Many Asian American students are not identifying themselves as such on their college applications, believing that doing so would hurt their chances of being accepted to top universities, according to recent studies including one at Princeton University.
According to these studies, Asian students believe themselves to be evaluated at a higher standard than students of other races.
Kara Miller, who worked as an application reader at Yale, said, “Asians were evaluated more toughly.”
Miller called around to Ivy League universities and discovered them all to have a similar percentage of Asian students, leading her to believe the schools had some sort of quota in mind.
“They don’t feel comfortable going over that percentage,” Miller said.
The Princeton study conducted by sociologist Thomas Epenshade found that, “When comparing applicants with similar grades, scores, athletic qualifications and family history from seven elite private colleges and universities: Whites were three times as likely to get fat envelopes as Asians. Hispanics were twice as likely to win admission as whites. African Americans were at least five times as likely to be accepted as whites.”
“When you’re part of a high achieving group, there is some effort to try to make sure that group isn’t out of proportion in the university. This is understandable,” Miller said.
“There are more women applying to college, too, but you don’t want a school that is 70 percent women, even if they are your best applicants.”
Steven Hsu, professor of theoretical physics at the University of Oregon, believes the effect of ethnicity in the admissions process should be minimized as much as possible.
“There are many forms of diversity,” said Hsu in an e-mail. “Intellectual diversity is as important as ethnic diversity.”
Admitting students on a quota-like basis may be a possibility for private schools, but what about public institutions such as the University of California?

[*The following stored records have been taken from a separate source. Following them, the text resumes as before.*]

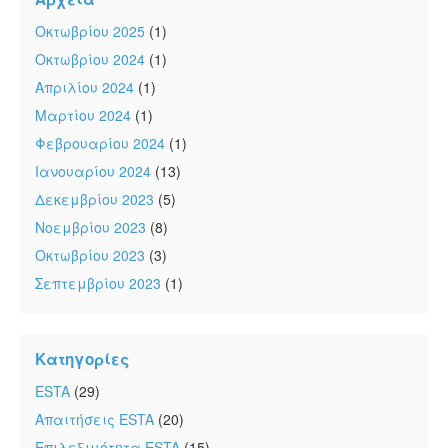
Οκτωβρίου 2025
(1)
Οκτωβρίου 2024
(1)
Απριλίου 2024
(1)
Μαρτίου 2024
(1)
Φεβρουαρίου 2024
(1)
Ιανουαρίου 2024
(13)
Δεκεμβρίου 2023
(5)
Νοεμβρίου 2023
(8)
Οκτωβρίου 2023
(3)
Σεπτεμβρίου 2023
(1)
Κατηγορίες
ESTA
(29)
Απαιτήσεις ESTA
(20)
Επιλεξιμότητα ESTA
(15)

“Prop 209 eliminated much of this discrimination. Simply compare the ethnic makeup of admits pre- and post-209,” Hsu said in an e-mail. “The Asian population fraction went up considerably. What does that tell you about the pre-209 process, or the process still in place at other universities?”
“UC schools used to have a much smaller percentage of Asians, and now it is over 40 percent at many schools,” Miller said .

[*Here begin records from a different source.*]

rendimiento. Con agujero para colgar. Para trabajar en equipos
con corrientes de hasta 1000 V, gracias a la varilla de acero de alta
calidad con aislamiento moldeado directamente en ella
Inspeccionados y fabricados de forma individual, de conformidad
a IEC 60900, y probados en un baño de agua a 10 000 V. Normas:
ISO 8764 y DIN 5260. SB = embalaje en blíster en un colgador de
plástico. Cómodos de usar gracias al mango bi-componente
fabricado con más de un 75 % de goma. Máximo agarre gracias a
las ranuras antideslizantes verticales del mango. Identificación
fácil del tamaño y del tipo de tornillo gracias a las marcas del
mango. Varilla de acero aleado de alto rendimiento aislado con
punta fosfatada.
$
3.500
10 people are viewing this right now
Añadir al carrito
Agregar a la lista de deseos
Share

The National Association of Scholars website stated that Prop 209, which was approved in 1996, prohibited all state agencies from using race, gender, or ethnicity to discriminate against or give preference to people in public employment, competition for a state contract and university admissions.
“Our admissions policies have complied and will continue to comply with the California Constitution, which prohibits granting preferential treatment on the basis of race, ethnicity, national origin or gender, in accord with Proposition 209,” said Dianne Klein, media specialist at the UC Office of the President.
Timothy Groseclose, professor of political science at UCLA, has had a somewhat different experience with the effects of Prop 209. Groseclose resigned from the UCLA admissions committee in 2008 in protest of unwillingness on the behalf of the school to submit to him admissions data that would aid him in his investigation of preferential admissions practices.
Groseclose found that there was pressure on UC admissions committees to admit more African American and Latino students.
“It’s mainly based only on casual observation, but I don’t think it really matters whether an Asian student checks the Asian box,” Groseclose said in an e-mail.
And, as Miller points out, there are ways of getting around knowing things even if the box is left unchecked.
“If your last name is Wang, you can mark whatever you want, but admissions can still figure it out,” Miller said.
Miller does not see a clear solution to problem within the admission system. She does, however, think campus diversity is important.
“You have to balance the needs of individuals with the macro need of creating a student body.”